PASSAGE PROVIDED>
# # # #

Chanhassen Coach's Positivity An Inspiration To Team, Community

MINNEAPOLIS (WCCO) -- It is parents night for the Chanhassen football team.

John and Sherry Noonan are there to support their senior son, Max, but it's more than that. John has helped coach at Chanhassen with the sophomore team.

"I love the kids. I don't even, I like football and I like all the other sports, but I love the kids," John said. "No matter what goes on in the day, I get to practice and I show up, these bunch of smiling faces. You can't have anything but a great day."

The reason he can coach and support his family is that he made it big as an investor in his 30s. He was semi-retired by age 45. He is now 55 years old.

"I was a stock broker for years, and just had some fortunate breaks and ended up going on my own a little over 20 years ago," he said. "And so it afforded me a lot of free time."

So he has had a chance to coach his two sons and many of their friends and teammates. It has been special.

"It was the nicest thing ever, just to see how many players, or how many friends of mine supported my dad in everything that he has been going through, and it just brought a big smile to my face," Max Noonan said.

# # # #

INFORMATION>
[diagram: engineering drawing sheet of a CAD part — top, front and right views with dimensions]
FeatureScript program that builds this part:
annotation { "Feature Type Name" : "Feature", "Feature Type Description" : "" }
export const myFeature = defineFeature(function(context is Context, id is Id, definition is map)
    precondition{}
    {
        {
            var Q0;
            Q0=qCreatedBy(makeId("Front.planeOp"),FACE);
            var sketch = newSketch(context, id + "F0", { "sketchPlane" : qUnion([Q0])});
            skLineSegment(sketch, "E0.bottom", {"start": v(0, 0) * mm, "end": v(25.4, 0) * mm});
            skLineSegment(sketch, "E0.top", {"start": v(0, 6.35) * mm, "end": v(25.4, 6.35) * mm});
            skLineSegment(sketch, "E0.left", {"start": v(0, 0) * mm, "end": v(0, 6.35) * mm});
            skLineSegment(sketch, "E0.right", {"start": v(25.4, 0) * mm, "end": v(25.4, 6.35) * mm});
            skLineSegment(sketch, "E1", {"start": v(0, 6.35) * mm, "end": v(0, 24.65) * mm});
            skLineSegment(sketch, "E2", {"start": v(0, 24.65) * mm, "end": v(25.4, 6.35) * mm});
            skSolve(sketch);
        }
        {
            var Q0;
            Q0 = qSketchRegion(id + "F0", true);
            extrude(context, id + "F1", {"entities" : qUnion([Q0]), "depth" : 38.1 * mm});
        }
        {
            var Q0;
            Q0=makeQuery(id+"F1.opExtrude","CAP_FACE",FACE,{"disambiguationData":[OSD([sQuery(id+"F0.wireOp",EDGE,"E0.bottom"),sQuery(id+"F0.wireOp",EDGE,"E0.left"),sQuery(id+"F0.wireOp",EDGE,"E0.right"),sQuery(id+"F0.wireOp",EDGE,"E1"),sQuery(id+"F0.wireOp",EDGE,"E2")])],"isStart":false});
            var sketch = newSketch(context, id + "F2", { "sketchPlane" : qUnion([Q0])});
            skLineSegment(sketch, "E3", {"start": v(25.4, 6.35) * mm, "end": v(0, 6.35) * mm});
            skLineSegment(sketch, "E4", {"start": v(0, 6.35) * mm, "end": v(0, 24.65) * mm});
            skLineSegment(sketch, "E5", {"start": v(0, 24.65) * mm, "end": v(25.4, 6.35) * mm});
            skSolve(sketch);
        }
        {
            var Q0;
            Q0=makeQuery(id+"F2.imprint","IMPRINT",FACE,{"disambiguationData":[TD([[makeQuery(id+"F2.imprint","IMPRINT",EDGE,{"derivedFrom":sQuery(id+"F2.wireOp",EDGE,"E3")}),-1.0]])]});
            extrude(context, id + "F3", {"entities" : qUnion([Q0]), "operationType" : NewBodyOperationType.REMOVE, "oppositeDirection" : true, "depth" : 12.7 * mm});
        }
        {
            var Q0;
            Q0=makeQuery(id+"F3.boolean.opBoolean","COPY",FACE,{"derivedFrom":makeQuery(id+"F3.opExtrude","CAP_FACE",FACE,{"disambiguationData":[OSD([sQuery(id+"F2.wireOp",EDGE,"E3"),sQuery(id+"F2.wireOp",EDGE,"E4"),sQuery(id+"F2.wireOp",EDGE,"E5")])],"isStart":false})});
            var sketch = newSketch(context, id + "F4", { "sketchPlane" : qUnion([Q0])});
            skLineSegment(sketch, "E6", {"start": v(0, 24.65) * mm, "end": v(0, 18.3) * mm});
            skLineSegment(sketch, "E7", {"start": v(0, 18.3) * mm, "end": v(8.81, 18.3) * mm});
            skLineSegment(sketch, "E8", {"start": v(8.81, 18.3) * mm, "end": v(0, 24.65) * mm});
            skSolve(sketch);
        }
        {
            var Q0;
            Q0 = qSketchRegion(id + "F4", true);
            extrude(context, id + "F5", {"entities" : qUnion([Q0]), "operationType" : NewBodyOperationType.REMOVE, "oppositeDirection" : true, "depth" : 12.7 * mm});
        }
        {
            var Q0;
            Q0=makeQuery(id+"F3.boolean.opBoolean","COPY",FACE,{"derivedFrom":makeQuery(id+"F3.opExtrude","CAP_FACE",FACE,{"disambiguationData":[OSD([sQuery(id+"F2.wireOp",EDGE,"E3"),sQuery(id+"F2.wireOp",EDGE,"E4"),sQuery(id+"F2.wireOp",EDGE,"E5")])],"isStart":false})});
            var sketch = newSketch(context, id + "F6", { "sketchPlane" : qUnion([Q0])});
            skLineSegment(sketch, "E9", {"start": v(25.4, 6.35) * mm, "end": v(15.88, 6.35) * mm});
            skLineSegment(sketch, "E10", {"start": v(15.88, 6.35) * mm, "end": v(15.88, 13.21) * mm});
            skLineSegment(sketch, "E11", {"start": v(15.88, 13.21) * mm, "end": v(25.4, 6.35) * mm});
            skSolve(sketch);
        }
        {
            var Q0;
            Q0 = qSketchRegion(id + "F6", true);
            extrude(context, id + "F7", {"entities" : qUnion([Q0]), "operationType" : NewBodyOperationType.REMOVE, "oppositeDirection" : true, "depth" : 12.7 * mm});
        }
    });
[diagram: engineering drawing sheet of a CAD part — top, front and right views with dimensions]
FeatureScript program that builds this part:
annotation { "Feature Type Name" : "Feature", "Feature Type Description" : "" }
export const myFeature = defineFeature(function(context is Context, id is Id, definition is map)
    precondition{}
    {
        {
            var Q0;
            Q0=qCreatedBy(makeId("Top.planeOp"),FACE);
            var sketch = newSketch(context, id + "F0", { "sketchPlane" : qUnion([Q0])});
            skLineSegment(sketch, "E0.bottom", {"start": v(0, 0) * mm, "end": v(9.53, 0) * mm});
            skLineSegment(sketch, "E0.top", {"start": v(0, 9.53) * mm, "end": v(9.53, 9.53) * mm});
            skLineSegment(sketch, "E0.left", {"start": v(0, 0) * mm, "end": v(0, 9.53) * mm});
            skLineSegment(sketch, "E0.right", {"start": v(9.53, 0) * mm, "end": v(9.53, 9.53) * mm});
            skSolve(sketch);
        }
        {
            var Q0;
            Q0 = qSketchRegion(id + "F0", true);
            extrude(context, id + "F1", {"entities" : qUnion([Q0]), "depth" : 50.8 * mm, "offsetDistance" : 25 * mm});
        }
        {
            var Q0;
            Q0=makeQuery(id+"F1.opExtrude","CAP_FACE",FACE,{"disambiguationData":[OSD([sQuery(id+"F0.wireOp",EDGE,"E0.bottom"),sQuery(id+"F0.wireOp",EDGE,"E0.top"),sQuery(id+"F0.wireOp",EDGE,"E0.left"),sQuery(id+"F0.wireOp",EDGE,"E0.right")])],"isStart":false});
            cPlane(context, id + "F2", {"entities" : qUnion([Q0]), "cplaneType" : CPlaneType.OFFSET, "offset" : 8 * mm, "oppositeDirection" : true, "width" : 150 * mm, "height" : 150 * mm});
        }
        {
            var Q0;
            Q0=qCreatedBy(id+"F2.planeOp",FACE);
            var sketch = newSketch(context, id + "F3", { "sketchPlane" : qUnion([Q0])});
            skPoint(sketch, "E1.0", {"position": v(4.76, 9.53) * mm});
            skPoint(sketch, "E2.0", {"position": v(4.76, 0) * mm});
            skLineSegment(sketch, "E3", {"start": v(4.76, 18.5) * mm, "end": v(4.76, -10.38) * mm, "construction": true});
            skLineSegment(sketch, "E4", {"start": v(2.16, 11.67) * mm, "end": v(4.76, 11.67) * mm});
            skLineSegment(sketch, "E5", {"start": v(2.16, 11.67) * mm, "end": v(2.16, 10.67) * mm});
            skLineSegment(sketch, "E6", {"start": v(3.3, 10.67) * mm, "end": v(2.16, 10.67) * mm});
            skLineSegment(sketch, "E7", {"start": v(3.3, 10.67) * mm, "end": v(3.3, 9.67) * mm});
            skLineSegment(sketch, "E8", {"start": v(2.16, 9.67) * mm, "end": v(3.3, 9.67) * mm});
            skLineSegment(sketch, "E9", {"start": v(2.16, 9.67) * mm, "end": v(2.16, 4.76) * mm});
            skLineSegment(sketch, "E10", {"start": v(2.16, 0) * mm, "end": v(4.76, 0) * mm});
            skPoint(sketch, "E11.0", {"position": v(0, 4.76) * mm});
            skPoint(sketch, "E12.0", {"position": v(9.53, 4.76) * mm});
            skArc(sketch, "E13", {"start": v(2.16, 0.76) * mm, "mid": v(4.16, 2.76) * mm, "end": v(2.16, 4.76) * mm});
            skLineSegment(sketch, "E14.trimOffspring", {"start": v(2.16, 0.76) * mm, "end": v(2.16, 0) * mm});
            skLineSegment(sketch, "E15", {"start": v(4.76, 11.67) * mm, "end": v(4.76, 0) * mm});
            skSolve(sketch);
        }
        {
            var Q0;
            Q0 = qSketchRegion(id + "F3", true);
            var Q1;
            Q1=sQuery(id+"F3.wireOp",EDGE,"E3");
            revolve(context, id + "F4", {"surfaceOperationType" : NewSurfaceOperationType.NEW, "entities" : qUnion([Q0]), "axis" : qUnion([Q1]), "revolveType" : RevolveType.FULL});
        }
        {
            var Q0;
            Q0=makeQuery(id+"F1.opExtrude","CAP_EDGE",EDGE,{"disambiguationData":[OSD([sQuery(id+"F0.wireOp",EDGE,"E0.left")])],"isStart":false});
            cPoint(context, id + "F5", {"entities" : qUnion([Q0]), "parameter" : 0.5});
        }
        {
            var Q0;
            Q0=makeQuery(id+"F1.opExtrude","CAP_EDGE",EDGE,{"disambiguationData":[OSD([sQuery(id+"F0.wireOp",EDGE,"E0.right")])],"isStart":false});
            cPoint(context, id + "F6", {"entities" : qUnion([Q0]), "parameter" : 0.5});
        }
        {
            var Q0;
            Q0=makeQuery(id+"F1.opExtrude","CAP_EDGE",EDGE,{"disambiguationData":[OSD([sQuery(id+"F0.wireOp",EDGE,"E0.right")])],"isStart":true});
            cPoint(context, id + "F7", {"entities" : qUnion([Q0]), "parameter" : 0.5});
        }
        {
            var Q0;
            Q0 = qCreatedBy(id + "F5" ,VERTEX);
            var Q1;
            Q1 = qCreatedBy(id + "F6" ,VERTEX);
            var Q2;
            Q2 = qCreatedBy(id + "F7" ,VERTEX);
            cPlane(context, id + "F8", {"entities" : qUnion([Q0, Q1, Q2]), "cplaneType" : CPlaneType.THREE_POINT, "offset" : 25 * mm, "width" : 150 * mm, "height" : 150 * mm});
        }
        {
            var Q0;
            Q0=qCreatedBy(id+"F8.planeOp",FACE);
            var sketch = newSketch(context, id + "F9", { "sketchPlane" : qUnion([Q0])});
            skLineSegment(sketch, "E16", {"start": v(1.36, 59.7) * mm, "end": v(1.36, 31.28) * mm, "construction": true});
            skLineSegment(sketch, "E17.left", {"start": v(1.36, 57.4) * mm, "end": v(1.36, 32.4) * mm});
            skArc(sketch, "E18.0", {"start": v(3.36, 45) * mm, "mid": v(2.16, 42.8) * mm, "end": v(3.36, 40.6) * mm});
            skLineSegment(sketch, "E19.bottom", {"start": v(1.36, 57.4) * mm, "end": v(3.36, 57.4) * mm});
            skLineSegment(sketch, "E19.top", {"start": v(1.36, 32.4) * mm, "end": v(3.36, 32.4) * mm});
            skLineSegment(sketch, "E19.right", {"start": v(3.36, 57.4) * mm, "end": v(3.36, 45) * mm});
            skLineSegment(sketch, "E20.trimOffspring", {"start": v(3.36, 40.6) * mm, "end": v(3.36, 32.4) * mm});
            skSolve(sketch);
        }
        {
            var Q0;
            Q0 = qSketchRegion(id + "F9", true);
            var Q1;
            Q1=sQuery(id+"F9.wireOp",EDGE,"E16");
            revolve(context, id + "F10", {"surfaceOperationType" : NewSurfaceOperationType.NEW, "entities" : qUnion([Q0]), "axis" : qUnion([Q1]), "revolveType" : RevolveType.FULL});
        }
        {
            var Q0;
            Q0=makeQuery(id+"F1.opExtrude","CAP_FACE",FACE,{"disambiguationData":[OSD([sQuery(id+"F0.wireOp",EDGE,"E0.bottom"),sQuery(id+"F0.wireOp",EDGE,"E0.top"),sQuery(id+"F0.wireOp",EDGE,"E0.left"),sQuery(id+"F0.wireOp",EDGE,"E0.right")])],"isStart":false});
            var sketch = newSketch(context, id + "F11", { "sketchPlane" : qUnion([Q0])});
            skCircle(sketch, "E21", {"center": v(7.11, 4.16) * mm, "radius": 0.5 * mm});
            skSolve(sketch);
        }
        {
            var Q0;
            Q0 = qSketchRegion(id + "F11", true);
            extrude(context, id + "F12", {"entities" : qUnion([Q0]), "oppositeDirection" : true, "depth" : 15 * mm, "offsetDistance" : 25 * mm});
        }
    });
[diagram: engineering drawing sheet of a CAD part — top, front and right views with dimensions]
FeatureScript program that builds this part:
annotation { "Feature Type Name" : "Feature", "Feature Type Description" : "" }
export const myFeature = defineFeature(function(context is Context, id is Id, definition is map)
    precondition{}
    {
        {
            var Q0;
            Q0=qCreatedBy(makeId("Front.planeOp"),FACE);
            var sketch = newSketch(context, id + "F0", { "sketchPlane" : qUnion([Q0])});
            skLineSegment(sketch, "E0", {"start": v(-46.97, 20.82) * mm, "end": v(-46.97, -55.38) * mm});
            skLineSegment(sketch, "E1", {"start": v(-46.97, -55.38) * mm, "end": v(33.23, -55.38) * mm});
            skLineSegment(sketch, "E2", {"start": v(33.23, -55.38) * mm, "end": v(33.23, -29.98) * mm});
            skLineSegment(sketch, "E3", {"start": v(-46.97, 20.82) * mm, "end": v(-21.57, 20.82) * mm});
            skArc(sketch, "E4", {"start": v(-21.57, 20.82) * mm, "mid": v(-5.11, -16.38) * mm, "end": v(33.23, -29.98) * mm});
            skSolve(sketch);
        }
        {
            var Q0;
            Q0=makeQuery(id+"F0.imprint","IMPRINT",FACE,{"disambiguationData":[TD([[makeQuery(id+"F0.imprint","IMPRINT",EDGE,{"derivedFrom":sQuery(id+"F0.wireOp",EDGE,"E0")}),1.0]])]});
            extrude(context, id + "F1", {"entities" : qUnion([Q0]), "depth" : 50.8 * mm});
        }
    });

# # # #

TASK INSTRUCTIONS>
**A.** Translate this sentence from the article about the Chanhassen coach into Spanish: "He was semi-retired by age 45."
**B.** According to the article about the Chanhassen coach, how old is John Noonan now?
**C.** Transcribe the part of the article about the Chanhassen coach between "MINNEAPOLIS (WCCO) -- It" and "55 years old.", inclusive.
The items placed after the article about the Chanhassen coach are separate material.

PER-TASK OUTPUTS>
**A.** Estaba semijubilado a los 45 años.

**B.** He is 55 years old.

**C.**
MINNEAPOLIS (WCCO) -- It is parents night for the Chanhassen football team.

John and Sherry Noonan are there to support their senior son, Max, but it's more than that. John has helped coach at Chanhassen with the sophomore team.

"I love the kids. I don't even, I like football and I like all the other sports, but I love the kids," John said. "No matter what goes on in the day, I get to practice and I show up, these bunch of smiling faces. You can't have anything but a great day."

The reason he can coach and support his family is that he made it big as an investor in his 30s. He was semi-retired by age 45. He is now 55 years old.